Upaya Ali Sadikin tangani banjir
Sekalipun rencana penanggulan banjir terhambat pendanaan, Ali Sadikin tak menyerah. Ia tetap rutin melakukan pola rehabilitas jangka pendek untuk menanggulangi ancaman banjir. Beberapa di antaranya adalah pengerukan muara-muara sungai, normalisasi sungai-saluran, pembuatan waduk, penampungan air, dan pemasangan instalasi-instalasi pompa pembuangan air.
Untuk memperlebar aliran sungai, Ali Sadikin mengeluarkan keputusan pada tanggal 16 Februari 1976 yang mengatur masalah ketertiban bantaran sungai. Keputusan tersebut berisi pembersihan terhadap bangunan yang berada di wilayah bantaran sungai.
Dikutip Restu Gunawan dalam buku Gagalnya Sistem Kanal (2010), wilayah pembersihan meliputi kawasan bantaran sungai tepi kiri dan kana sungai Ciliwung.
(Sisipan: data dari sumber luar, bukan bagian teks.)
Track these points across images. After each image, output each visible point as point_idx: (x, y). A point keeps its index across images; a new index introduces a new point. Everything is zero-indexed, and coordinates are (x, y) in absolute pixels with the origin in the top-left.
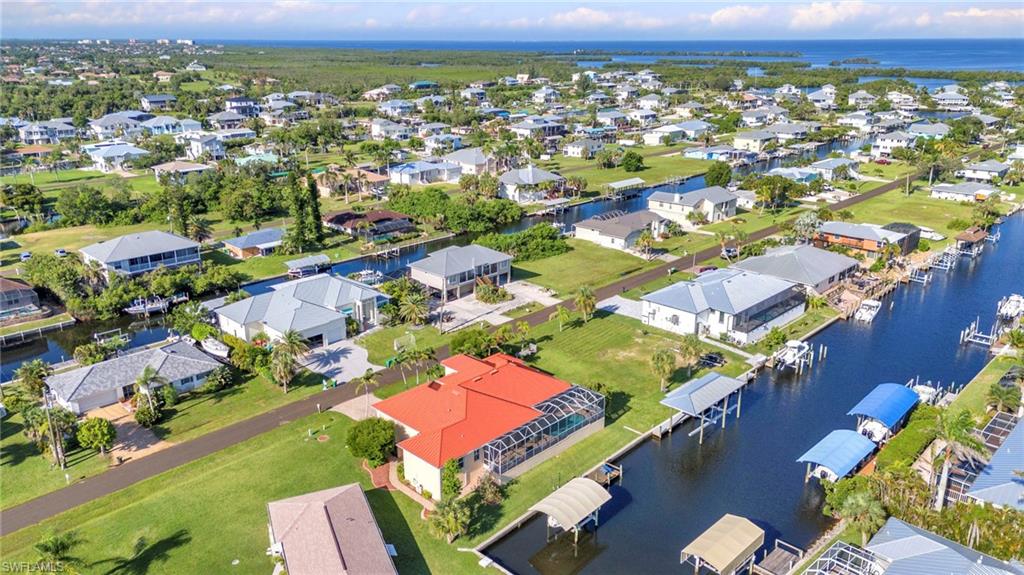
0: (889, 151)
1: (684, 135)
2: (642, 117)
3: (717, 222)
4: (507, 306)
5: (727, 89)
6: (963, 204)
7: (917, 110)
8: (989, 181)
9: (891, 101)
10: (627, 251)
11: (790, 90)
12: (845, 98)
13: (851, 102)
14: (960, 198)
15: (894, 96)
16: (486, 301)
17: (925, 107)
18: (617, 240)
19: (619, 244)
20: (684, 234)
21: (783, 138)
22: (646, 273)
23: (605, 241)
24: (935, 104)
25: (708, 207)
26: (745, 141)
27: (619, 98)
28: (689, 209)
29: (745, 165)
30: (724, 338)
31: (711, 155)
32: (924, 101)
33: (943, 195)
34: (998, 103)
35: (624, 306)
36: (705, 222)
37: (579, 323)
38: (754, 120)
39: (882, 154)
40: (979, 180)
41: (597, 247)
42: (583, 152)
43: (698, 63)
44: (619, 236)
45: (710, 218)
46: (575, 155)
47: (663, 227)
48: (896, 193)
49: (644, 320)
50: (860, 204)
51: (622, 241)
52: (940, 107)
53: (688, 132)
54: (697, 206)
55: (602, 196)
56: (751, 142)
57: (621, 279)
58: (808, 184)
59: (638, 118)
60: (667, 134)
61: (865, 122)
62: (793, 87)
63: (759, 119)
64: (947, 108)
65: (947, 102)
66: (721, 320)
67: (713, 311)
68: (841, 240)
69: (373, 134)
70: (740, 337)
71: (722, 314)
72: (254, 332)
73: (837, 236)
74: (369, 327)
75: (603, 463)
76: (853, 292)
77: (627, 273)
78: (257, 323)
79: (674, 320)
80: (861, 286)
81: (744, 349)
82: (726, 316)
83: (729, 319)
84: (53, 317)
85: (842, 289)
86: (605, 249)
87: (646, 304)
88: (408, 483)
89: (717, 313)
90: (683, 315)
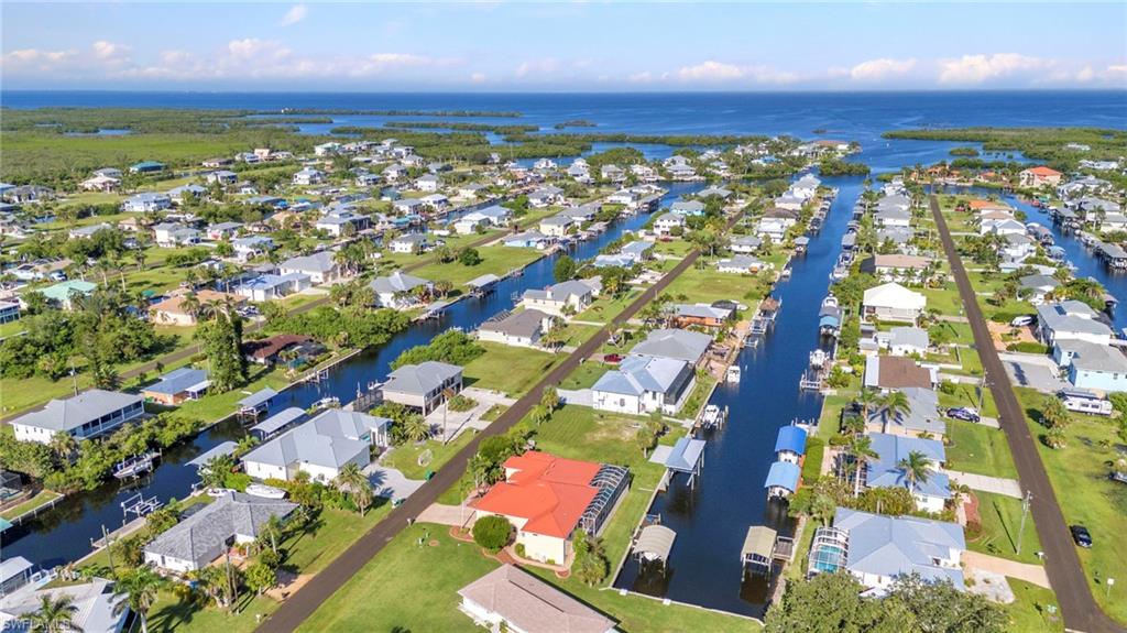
0: (668, 230)
1: (489, 222)
2: (435, 202)
3: (583, 311)
4: (478, 412)
5: (485, 163)
6: (744, 275)
7: (658, 181)
8: (752, 253)
9: (636, 174)
10: (533, 347)
11: (547, 164)
12: (598, 173)
13: (604, 175)
14: (740, 271)
15: (637, 169)
16: (458, 410)
17: (663, 178)
18: (522, 339)
19: (525, 342)
20: (566, 326)
21: (579, 220)
22: (561, 365)
23: (513, 341)
24: (671, 175)
25: (574, 300)
26: (550, 227)
27: (389, 177)
28: (561, 304)
29: (560, 250)
30: (659, 410)
31: (529, 243)
32: (661, 172)
33: (727, 269)
34: (717, 172)
35: (572, 397)
36: (574, 313)
37: (548, 417)
38: (539, 201)
39: (663, 232)
40: (745, 253)
41: (505, 347)
42: (414, 248)
43: (436, 126)
44: (525, 335)
45: (577, 309)
46: (403, 251)
47: (551, 322)
48: (691, 269)
49: (595, 407)
50: (675, 281)
51: (529, 340)
52: (675, 178)
53: (491, 219)
54: (566, 301)
55: (466, 295)
56: (555, 227)
57: (547, 373)
58: (630, 268)
59: (431, 203)
60: (477, 223)
61: (630, 199)
62: (550, 162)
63: (544, 200)
64: (680, 178)
65: (679, 173)
66: (654, 397)
67: (647, 391)
68: (687, 319)
69: (159, 240)
70: (670, 408)
71: (654, 393)
72: (293, 473)
73: (685, 316)
74: (383, 449)
75: (645, 515)
76: (717, 361)
77: (548, 367)
78: (295, 464)
79: (622, 403)
80: (722, 355)
81: (676, 417)
82: (658, 394)
83: (660, 397)
84: (37, 496)
85: (709, 359)
86: (514, 348)
87: (595, 393)
88: (529, 558)
89: (651, 393)
90: (627, 398)
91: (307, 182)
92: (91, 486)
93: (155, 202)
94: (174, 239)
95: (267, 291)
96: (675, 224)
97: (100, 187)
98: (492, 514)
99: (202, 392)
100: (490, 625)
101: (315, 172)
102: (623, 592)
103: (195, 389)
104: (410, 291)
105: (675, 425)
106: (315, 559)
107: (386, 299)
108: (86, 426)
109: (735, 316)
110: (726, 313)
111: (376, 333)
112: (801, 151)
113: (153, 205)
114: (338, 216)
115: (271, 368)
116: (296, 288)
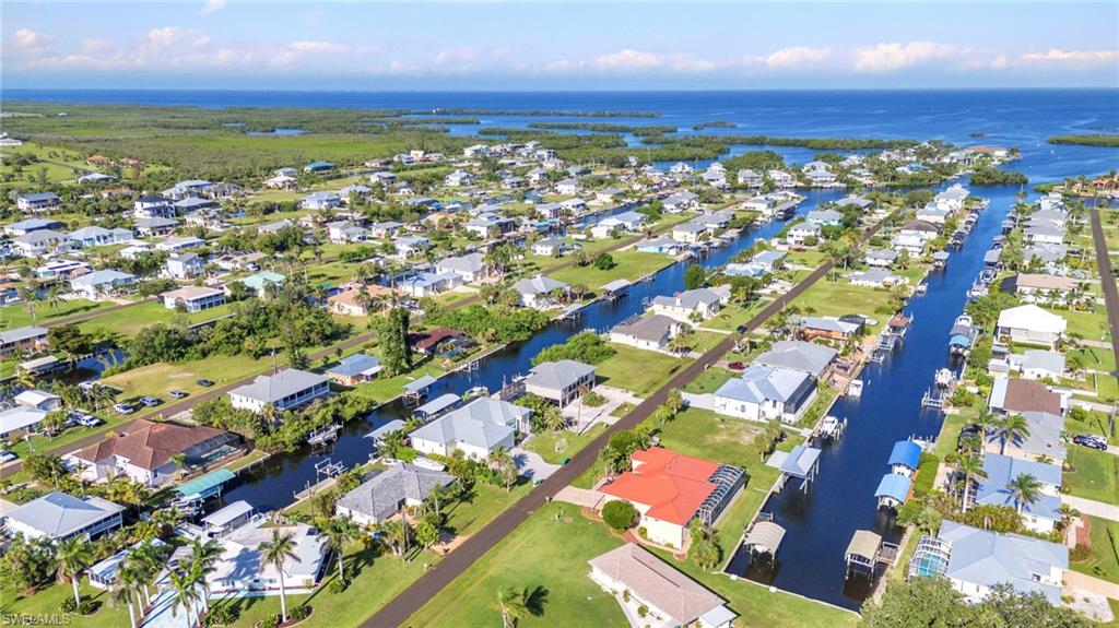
0: (802, 239)
1: (624, 228)
2: (573, 207)
3: (710, 318)
4: (609, 408)
5: (622, 166)
6: (876, 289)
7: (796, 187)
8: (886, 267)
9: (774, 180)
10: (661, 351)
11: (683, 168)
12: (735, 177)
13: (741, 180)
14: (873, 284)
15: (775, 175)
16: (591, 406)
17: (801, 184)
18: (651, 343)
19: (654, 346)
20: (693, 332)
21: (711, 227)
22: (688, 369)
23: (642, 344)
24: (810, 181)
25: (703, 308)
26: (683, 234)
27: (532, 181)
28: (689, 311)
29: (692, 257)
30: (779, 418)
31: (661, 249)
32: (800, 178)
33: (860, 282)
34: (859, 179)
35: (696, 401)
36: (702, 320)
37: (672, 418)
38: (673, 207)
39: (796, 242)
40: (880, 266)
41: (634, 350)
42: (553, 251)
43: (576, 127)
44: (654, 340)
45: (704, 316)
46: (544, 253)
47: (679, 328)
48: (822, 281)
49: (717, 411)
50: (805, 292)
51: (657, 344)
52: (814, 184)
53: (626, 224)
54: (695, 308)
55: (600, 298)
56: (688, 234)
57: (673, 376)
58: (760, 278)
59: (570, 207)
60: (612, 228)
61: (765, 206)
62: (686, 166)
63: (678, 206)
64: (820, 185)
65: (819, 179)
66: (774, 406)
67: (767, 400)
68: (814, 332)
69: (332, 236)
70: (789, 417)
71: (775, 402)
72: (451, 450)
73: (811, 329)
74: (525, 436)
75: (758, 513)
76: (840, 374)
77: (674, 371)
78: (453, 442)
79: (743, 409)
80: (846, 369)
81: (795, 426)
82: (778, 403)
83: (780, 406)
84: (250, 454)
85: (833, 372)
86: (643, 351)
87: (718, 398)
88: (651, 541)
89: (771, 402)
90: (748, 405)
91: (458, 184)
92: (291, 449)
93: (327, 201)
94: (344, 236)
95: (426, 288)
96: (809, 234)
97: (280, 185)
98: (620, 499)
99: (374, 376)
100: (615, 592)
101: (465, 174)
102: (734, 577)
103: (369, 372)
104: (550, 293)
105: (793, 433)
106: (469, 524)
107: (528, 299)
108: (286, 399)
109: (862, 331)
110: (853, 327)
111: (520, 330)
112: (952, 158)
113: (326, 203)
114: (486, 219)
115: (430, 358)
116: (450, 285)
Dari kanal banjir sampai pintu air Kapitol di Jakarta Pusat. Kemudian penggusuran bangunan dilakukan sepanjang 2,4 kilometer di bantaran sungai pada tahun 1976. Penggusuran itu berimbas hilangnya tempat tinggal dari 37.500 kepala keluarga.
“Ali Sadikin juga menginstruksikan kepada Wali Kota Jakarta Barat dan Jakarta Pusat untuk selambat-lambatnya pada 10 Februari 1977, membersihkan pinggiran Sungai Cideng dan kanal banjir dari bangunan liar. Namun, karena normalisasi sungai kurang sempurna, air masih merembes ke perkampungan,” ujar Restu Gunawan.
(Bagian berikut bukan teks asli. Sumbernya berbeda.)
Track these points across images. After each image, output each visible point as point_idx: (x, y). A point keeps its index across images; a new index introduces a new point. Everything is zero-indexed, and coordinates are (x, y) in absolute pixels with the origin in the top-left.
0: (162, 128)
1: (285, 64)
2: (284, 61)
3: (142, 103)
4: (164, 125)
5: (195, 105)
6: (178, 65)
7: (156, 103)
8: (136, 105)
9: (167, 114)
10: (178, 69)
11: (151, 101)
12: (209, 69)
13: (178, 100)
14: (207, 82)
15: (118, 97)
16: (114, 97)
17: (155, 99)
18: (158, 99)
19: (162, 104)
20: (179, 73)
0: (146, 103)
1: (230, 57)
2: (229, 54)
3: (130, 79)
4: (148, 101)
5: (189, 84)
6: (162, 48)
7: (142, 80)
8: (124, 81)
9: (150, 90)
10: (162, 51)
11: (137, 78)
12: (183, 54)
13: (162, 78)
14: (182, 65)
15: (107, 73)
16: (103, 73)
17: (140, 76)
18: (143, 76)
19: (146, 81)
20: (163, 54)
Program-program itu terhitung berhasil. Kendati demikian, keberhasilannya hanya pada pencegahan banjir di kampung-kampung saja, tidak mencegah banjir Jakarta secara keseluruhan. Hal ini juga yang membuat Jakarta tetap rentan dihadapkan oleh masalah banjir pada tahun-tahun mendatang. Untuk menghadapi banjir Jakarta Ali menyarankan kepada penerusnya untuk menguatkan sinergitas antara pemimpin pusat, daerah, hingga masyarakat setempat.
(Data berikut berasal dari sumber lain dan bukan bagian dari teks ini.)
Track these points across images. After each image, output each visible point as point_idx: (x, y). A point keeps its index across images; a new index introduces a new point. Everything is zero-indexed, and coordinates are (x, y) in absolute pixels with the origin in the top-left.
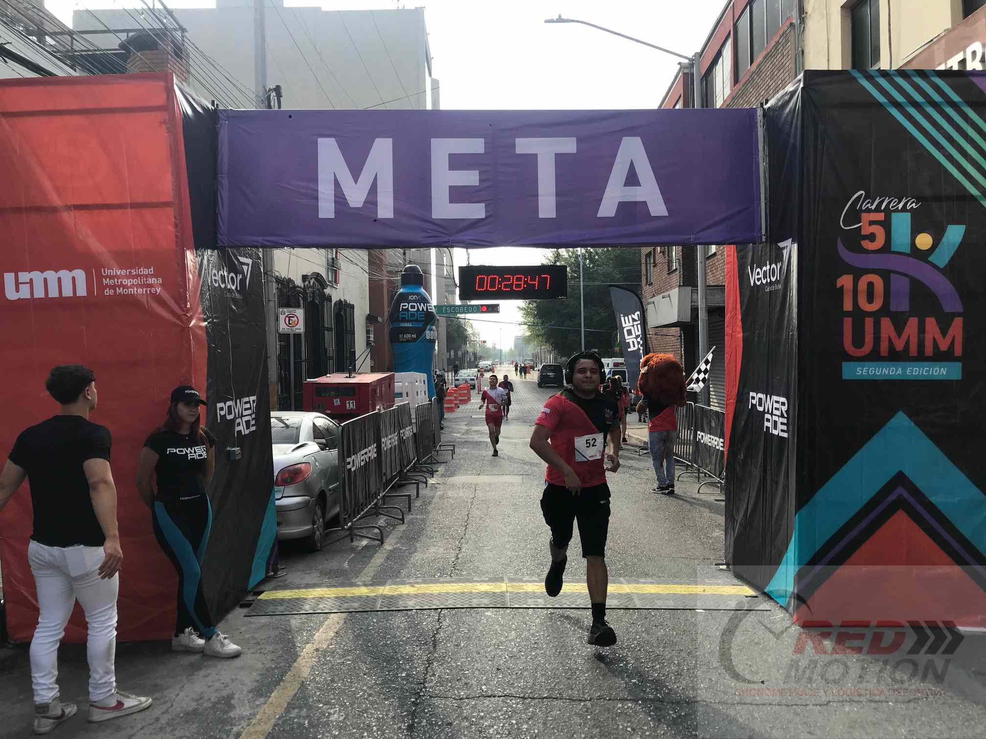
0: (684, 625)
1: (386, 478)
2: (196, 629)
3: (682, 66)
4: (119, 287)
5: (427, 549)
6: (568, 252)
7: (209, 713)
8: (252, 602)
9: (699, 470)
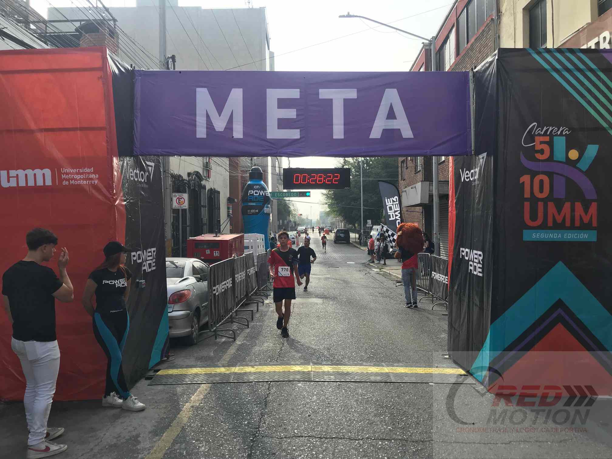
0: (422, 393)
1: (238, 299)
2: (117, 393)
3: (424, 45)
4: (72, 180)
5: (263, 344)
6: (353, 159)
7: (124, 446)
8: (153, 376)
9: (433, 296)
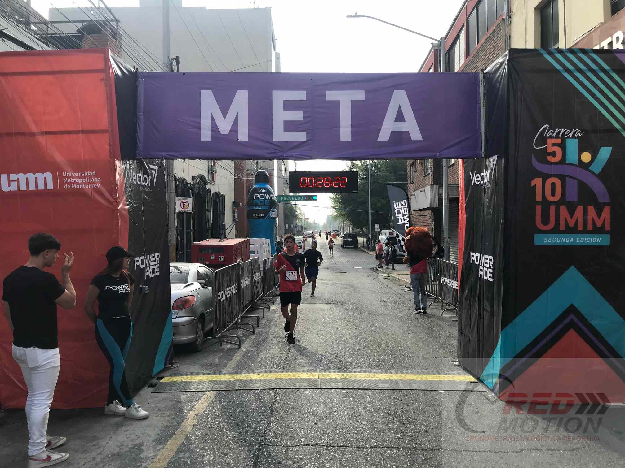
0: (431, 400)
1: (243, 306)
2: (121, 401)
3: (434, 45)
4: (74, 183)
5: (269, 351)
6: (361, 162)
7: (127, 455)
8: (157, 384)
9: (442, 301)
“Semua usaha itu paling tidak saya harapkan dapat menggugah perhatian masyarakat terhadap seriusnya masalah ini. Momentum pelaksanaan program perbaikan kampung saya gunakan untuk menggerakkan ikut serta masyarakat. Pemeliharaan saluran-saluran pembuangan air yang telah saya bangun harus menjadi tanggung jawab mereka pula. Bagi kota sepadat dan semiskin Jakarta, pemeliharaan kualitas lingkungan hanya bisa dilaksanakan dengan partisipasi masyarakat,” tutur Ali Sadikin dalam buku Gita Jaya (1977).